Task prompt: Provide again, from the entries below, every line from the one containing "4. Písemná zkouška" through the one containing "Obsah banky úkolů školám vyhovuje.", exactly as written, and no other line.

Records for the task:

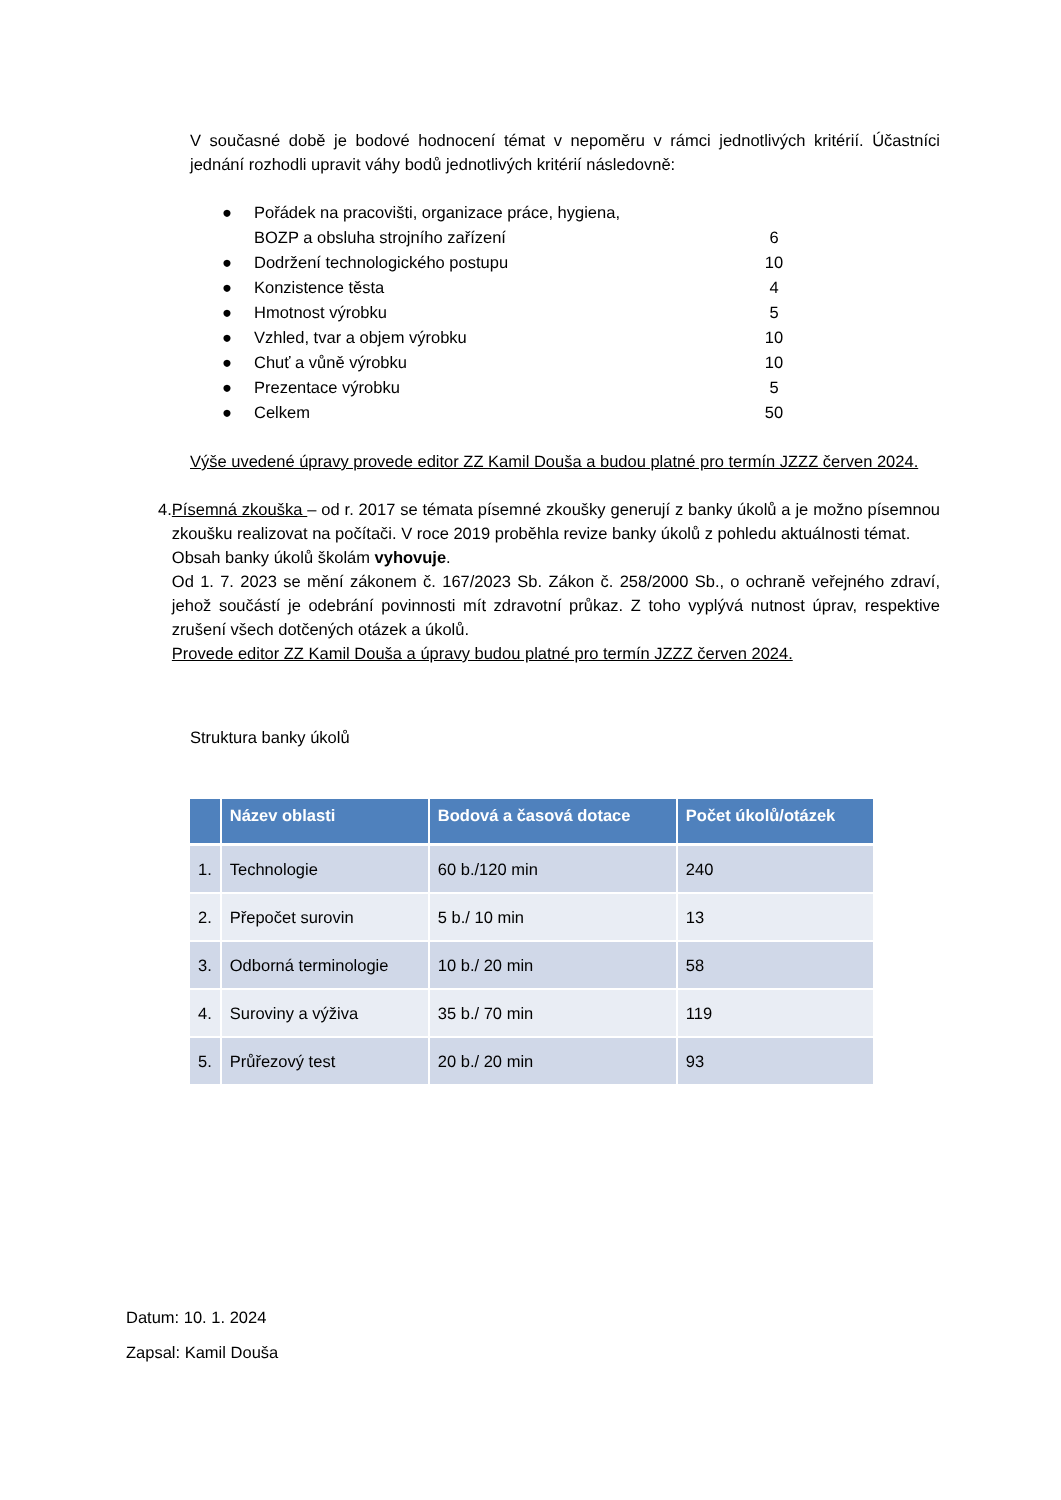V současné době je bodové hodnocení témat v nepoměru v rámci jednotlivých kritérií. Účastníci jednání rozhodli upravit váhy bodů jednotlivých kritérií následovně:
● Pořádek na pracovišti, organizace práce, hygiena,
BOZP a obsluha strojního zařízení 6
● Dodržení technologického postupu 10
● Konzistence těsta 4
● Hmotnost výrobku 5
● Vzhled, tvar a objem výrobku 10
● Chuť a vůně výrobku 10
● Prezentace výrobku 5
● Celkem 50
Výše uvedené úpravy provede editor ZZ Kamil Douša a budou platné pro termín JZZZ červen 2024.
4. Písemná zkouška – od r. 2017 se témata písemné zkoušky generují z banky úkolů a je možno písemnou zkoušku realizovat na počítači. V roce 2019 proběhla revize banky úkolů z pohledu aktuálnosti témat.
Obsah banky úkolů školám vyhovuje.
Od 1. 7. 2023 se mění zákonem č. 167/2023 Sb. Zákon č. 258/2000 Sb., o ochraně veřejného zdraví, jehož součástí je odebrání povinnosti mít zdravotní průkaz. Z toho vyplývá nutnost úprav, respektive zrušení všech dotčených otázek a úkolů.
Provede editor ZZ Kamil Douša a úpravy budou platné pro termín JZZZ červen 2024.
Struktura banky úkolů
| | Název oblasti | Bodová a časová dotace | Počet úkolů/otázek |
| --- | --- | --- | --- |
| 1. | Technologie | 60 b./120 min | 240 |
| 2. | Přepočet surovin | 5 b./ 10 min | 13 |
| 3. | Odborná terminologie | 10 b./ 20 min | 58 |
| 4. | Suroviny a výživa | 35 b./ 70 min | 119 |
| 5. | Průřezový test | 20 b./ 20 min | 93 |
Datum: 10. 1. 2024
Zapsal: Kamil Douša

Result for this task:
4. Písemná zkouška – od r. 2017 se témata písemné zkoušky generují z banky úkolů a je možno písemnou zkoušku realizovat na počítači. V roce 2019 proběhla revize banky úkolů z pohledu aktuálnosti témat.
Obsah banky úkolů školám vyhovuje.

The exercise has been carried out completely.